BioPod Prototype - one of the first designs in plastic BP5 BP6

The round shape of the unit greatly assists the mature larvae in exiting the unit. As they randomly orient toward the periphery of the waste, they encounter the rounded wall of the container, at which they may turn either right or left. If they turn right, they eventually come to the base of the right ramp, and if they turn left, they eventually come to the base of the left ramp. Since the total distance that the larvae must travel in exiting a unit is very small, the efficiency of larval crawl-off is fully optimized.

Unit Capacity

This 2-foot residential unit has an average feeding surface area of 0.34 m2. At a disposal efficiency of 15 kgs/m2/day, it can handle over 5 kgs of food waste per day. It can hold or contain over 144 liters of larval residue, and with a reduction in weight and volume of 95%, it must be emptied after receiving a total of 2.89 m3 of food waste. This unit serving a family of four people would have to be cleaned out approximately once every 8 years. With this larval bioconversion process, the costly transport of food waste to landfill is completely eliminated.

Old School: Precast Concrete

The most basic way to manufacture soldier fly bioconversion units is by means of pre-cast concrete.

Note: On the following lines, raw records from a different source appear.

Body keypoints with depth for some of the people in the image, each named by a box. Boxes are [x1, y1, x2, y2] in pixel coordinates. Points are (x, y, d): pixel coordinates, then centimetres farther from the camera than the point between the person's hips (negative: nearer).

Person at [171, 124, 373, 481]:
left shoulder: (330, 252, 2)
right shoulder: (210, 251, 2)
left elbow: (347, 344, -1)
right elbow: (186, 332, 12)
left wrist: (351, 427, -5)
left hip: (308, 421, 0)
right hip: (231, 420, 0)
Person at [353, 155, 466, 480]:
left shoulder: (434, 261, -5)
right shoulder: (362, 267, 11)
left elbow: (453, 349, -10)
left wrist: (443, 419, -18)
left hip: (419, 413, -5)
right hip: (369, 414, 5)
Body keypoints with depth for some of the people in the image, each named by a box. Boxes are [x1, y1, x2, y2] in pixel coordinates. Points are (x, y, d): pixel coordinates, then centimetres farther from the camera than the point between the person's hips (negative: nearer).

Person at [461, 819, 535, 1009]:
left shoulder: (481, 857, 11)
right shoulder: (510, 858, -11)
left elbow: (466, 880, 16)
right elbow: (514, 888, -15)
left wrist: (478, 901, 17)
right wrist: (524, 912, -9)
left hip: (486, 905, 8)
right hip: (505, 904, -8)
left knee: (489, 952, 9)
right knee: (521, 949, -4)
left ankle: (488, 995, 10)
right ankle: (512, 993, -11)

But a pre-cast unit molded as a single part will be difficult to handle and transport. However, if molded in three vertical sections of 120 degrees, these sections are easy to handle, and they can be stacked against one another to reduce transport volume.

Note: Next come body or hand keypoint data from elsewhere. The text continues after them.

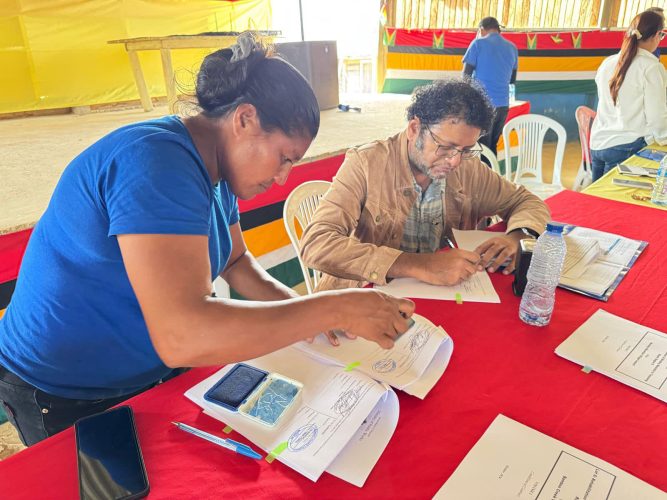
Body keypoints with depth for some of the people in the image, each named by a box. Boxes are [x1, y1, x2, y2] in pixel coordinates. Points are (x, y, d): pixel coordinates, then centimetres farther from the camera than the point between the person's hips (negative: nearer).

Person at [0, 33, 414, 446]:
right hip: (68, 400, -8)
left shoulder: (215, 171, -1)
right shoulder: (159, 163, -32)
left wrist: (297, 307, -8)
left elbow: (235, 261, 9)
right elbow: (181, 337, -41)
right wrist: (336, 308, -35)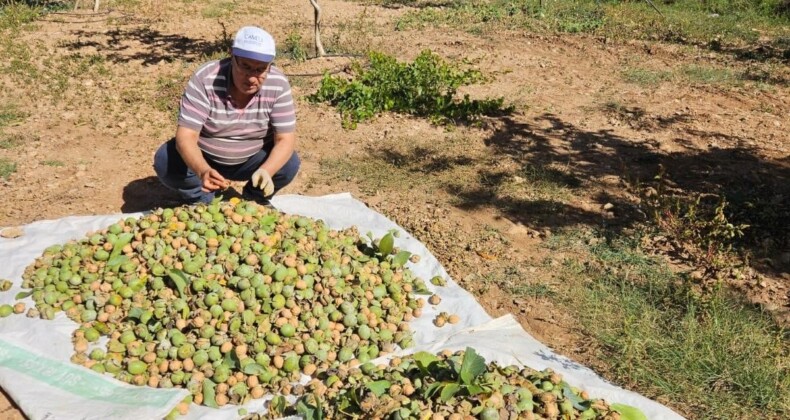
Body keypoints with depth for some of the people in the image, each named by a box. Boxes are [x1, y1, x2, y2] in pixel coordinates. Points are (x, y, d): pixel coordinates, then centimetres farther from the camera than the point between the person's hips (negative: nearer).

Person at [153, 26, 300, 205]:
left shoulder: (278, 85, -22)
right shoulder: (204, 79, -28)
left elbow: (285, 139, -22)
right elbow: (186, 136, -32)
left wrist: (265, 171, -43)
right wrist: (203, 171, -53)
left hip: (251, 160, 1)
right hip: (203, 158, 0)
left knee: (289, 164, -25)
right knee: (165, 161, -26)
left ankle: (253, 200, 5)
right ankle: (203, 201, 3)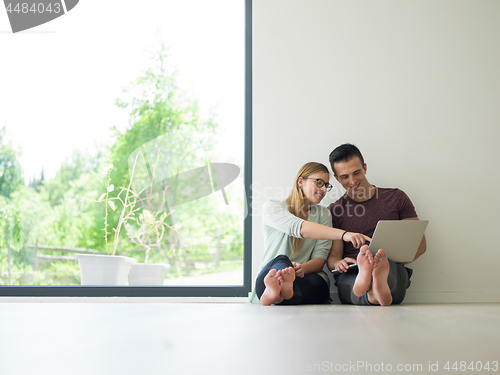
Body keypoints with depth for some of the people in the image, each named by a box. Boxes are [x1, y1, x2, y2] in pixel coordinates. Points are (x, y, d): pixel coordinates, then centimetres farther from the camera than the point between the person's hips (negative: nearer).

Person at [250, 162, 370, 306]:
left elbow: (320, 257, 6)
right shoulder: (272, 207, 3)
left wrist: (303, 268, -20)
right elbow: (299, 228, -18)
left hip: (309, 278, 3)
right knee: (281, 260, -36)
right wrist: (344, 234, -32)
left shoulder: (323, 214, 19)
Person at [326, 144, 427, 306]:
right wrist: (338, 263, -17)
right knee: (345, 277, -37)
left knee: (385, 263, -37)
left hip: (393, 274, 0)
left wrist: (397, 261, -10)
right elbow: (332, 257, 10)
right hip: (350, 276, 0)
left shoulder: (396, 198, 14)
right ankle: (373, 294, -69)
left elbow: (420, 244, 12)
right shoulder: (334, 211, 15)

Another advantage of molding the unit in three sections: no metal reinforcement of the concrete is required. Since the three sections are held together by three nylon straps in much the same way that an oak barrel is held together by bands of steel, stress on the unit is relieved at the points of intersection of the three sections.

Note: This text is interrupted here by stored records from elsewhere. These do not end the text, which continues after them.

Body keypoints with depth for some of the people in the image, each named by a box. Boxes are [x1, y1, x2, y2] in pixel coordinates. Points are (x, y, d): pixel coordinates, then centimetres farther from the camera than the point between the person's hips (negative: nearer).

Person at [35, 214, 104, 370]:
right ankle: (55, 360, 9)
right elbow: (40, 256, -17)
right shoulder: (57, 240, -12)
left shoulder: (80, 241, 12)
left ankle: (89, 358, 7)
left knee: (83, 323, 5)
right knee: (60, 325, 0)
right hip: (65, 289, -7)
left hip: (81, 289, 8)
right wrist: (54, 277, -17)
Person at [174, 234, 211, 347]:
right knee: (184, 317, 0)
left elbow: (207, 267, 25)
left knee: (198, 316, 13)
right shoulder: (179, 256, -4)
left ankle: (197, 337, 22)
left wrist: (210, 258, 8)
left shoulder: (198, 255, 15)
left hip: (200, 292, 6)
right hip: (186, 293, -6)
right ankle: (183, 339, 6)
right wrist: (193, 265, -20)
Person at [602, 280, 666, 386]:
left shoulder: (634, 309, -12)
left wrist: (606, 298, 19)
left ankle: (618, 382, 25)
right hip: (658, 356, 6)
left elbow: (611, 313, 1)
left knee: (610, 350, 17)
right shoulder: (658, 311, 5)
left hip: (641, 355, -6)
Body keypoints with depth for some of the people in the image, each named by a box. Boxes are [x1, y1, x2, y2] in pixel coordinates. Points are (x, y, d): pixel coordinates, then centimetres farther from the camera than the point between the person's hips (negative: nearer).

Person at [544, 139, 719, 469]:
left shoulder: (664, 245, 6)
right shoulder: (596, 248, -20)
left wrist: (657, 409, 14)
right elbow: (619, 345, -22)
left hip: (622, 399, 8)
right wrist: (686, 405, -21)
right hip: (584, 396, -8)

All that is needed for the fabrication of the unit is a dollar or two of cement, and recycled materials such as stone, brick or broken glass can serve as aggregate or filler. To reduce the weight of pre-cast concrete, a lightweight aggregate such as perlite and vermiculite can be used. The construction of bioconversion units could take on many of aesthetic qualities of Hypertufa: lightweight, artificial stone containers.

No Bottom

Note that the concrete unit has no bottom. The unit can be situated above a bed of sand that would serve as a partial filter, and any nutrients that escape this filter could be absorbed by the roots of plants situated around the perimeter of the unit. In this way any free liquids liberated by the larvae in the digestion of the waste do not necessitate the introduction of bulking materials. This greatly simplifies the operation of the unit.

If left out in the open, the unit must have a lid to prevent rainwater from coming in. A lid could consist of nothing but a sheet of plastic or plywood. The fasteners that hold down the metal strips at the top of the unit create sufficient space in between the unit and the lid to allow soldier fly access into the unit.

Ideal for Developing Countries

Such a unit is ideal for use in developing countries where the cost of materials is high relative to the cost of labor. Since cement is abundant and readily available throughout most developing countries, since very little skill is needed to fill a mold, small workshops could be easily set up to serve a specific area or province, thereby eliminating the costly transport of units over long distances. Our goal is to sell a unit capable of disposing of all the putrescent waste from a single household for less than $10 US dollars. Larger units could be easily constructed in the same simple manner as indicated above by changing the angle from 120 to 60 degrees, and by increasing the number of ramps from two to four. In this case, a unit would consist of six vertical sections. Since one half of a unit would identical to its other half, the entire unit could be fabricated, once again, out of three molds.

Urine-Diverting Toilet

Another big advantage of using precast concrete: the unit could easily support the weight of a pre-cast concrete lid that could incorporate all of the essential features of a urine-diverting toilet. Into the one bin goes all putrescent waste.